Figure 3 shows the significant improvement in the adjusted EQ-5D and back pain VAS scores during follow-up in the TPTD group compared with the BT group. In models fully adjusted for age, number of past vertebral fractures, BMD at baseline, glucocorticoid usage, and diagnosis of rheumatological disorder or degenerative disc disease, increased EQ-5D and reduced VAS scores were confirmed in patients who received TPTD compared with patients in the other group (at rates of +0.0428 per interval, p<0.001 and −4.0154 per interval, p<0.001, respectively) (Table 3). Further analysis on the breakdown of EQ-5D results showed that TPTD treatment could exert a positive effect on all five dimensions to different extents (Attachment 4).

Table 3 LMMRM Examining Effect Of TPTD Treatment On Patient Reported Outcomes

Figure 3 Changes in adjusted EQ-5D (A) and VAS (B) scores following TPTD compared with BT. Notes: Data presented is from LMMRM analysis. Model included age, number of vertebral fractures before, BMD at baseline, glucocorticoid usage, and diagnosis of rheumatological disorder or degenerative disc disease before starting teriparatide. Abbreviations: TPTD, Teriparatide; BT, basic treatment; EQ-5D, EuroQol-5 Dimensions; VAS, visual analog scale.

BMD Of The Spine

Figure 4 confirmed that, when corrected for covariates, patients in the TPTD group had an excellent mean adjusted spine BMD result (−3.23±0.24 to −2.88±0.24) compared with patients in the BT group (−3.42±0.22 to −3.50±0.22), p<0.001.

Figure 4 Changes in adjusted spine BMD following TPTD compared with BT. Notes: Data presented is from LMMRM analysis. Adjusted model by age, BMI, BMD at baseline, glucocorticoid usage. aAs post-BMD measurement was not completed of patients without NVCFs in BT group, data only include values when NVCFs occurs (n=43). Abbreviations: TPTD, Teriparatide; BT, basic treatment; BMD, bone mineral density.
-*-
What the exercise asks :: Carry the passage on teriparatide treatment results forward, picking up right after its last sentence.

Information given ::
-*-
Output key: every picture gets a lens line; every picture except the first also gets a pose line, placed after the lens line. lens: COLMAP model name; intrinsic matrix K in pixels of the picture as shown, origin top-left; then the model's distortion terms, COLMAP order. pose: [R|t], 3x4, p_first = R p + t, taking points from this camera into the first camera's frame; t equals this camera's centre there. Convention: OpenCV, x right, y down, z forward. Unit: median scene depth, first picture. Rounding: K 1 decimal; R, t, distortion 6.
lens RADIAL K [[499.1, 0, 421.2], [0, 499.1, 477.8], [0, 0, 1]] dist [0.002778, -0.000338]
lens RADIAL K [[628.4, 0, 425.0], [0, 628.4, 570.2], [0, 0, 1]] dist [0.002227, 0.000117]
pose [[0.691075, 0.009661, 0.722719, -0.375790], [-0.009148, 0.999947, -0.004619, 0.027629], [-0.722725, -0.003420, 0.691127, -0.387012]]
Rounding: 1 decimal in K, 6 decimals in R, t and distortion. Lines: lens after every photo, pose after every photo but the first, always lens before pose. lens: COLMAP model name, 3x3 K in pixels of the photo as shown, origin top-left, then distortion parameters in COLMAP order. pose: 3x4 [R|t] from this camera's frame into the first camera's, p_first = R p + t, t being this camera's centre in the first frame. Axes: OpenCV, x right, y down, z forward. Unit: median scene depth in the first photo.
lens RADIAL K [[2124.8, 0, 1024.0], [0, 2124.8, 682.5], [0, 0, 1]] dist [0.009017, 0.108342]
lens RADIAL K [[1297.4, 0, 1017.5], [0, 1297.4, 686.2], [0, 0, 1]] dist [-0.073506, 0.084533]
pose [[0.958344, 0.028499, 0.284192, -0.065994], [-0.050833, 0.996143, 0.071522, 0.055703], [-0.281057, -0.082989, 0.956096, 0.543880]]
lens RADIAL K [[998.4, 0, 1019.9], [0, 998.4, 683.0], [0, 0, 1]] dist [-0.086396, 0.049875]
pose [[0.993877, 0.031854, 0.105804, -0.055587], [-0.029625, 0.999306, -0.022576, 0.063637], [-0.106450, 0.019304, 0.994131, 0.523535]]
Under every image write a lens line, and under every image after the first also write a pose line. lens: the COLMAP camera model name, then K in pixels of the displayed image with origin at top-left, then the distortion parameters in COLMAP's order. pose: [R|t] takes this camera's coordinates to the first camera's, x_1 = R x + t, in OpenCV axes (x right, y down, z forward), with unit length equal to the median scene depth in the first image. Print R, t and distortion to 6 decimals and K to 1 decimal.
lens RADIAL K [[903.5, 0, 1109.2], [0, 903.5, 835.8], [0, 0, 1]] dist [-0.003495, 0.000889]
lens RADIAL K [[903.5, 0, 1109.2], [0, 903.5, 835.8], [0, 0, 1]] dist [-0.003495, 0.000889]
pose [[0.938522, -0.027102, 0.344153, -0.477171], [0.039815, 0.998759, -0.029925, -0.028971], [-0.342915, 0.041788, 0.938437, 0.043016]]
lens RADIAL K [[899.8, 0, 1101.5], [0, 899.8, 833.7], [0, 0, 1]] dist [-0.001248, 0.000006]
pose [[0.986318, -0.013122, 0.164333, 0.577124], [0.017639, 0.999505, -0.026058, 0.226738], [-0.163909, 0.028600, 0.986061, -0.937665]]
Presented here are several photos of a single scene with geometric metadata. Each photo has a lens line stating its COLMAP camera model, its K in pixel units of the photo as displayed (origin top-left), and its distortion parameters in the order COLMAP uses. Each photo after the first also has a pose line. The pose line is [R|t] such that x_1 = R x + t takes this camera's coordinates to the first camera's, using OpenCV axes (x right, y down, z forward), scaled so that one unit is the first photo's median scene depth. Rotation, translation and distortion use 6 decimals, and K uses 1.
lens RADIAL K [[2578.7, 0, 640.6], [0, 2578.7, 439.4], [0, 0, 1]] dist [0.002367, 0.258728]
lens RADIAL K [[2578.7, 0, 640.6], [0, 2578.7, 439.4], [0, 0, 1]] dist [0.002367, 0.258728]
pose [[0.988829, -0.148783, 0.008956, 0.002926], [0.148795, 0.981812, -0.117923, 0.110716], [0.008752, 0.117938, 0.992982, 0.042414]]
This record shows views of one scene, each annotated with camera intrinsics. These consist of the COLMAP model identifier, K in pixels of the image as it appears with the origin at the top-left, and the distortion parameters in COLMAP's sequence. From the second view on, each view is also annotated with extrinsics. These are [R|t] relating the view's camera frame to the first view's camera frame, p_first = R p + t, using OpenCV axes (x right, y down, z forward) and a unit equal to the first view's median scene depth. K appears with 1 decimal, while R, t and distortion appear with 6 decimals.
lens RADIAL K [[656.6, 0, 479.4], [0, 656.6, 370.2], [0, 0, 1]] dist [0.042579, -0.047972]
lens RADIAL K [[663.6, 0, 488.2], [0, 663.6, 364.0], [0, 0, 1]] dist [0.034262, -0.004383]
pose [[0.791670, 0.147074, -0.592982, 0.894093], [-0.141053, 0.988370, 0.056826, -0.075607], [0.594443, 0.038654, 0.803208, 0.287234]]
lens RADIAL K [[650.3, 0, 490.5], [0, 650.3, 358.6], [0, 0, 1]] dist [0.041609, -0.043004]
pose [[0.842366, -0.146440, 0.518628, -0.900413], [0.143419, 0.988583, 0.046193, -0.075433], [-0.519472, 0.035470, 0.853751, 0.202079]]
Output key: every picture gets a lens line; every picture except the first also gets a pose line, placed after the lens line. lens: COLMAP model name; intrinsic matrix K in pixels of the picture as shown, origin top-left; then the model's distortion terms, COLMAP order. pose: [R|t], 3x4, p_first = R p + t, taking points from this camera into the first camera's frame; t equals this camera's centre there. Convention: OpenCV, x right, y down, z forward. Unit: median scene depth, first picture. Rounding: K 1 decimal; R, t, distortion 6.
-*-
Task answer ::
Discussion

The immediate efficacy of percutaneous kyphoplasty in the treatment of OVCFs has long been widely recognized, but the recurrence of clinical symptoms is a prevalent issue during the course of follow-up.27 Systematic reviews concerning long-term outcomes after cement augmentation suggest that the analgesic effect will be discounted as time passes, especially when NVCFs occur.6,28 Here, in the BT group, we calculated that the overall cohort incidence of NVCFs was over 20% during the 2-year follow-up period, which was significantly higher than that in the TPTD group. The positive effects of TPTD injection on patients with severe osteoporosis have been researched by previous investigations in routine clinical practice.25 To our knowledge, comparisons of the literature concerning the efficacy of TPTD treatment in the postoperative period of PKP are limited.

This study confirms the effectiveness of up to 12 months of teriparatide treatment on reducing the incidence of new vertebral compression fractures, improving HRQoL and promoting back pain relief in patients after receiving PKP. Beneficial effects on the odds of NVCFs were identified during TPTD application and the post-teriparatide period compared with effects in the BT group. The trend of reduced incidence of NVCFs was accompanied by the improvement in HRQoL and the relief of back pain at all postbaseline visits during teriparatide treatment. Our findings suggest the positive impact of TPTD therapy in a real-world setting of patients with a follow-up period of up to 2 years.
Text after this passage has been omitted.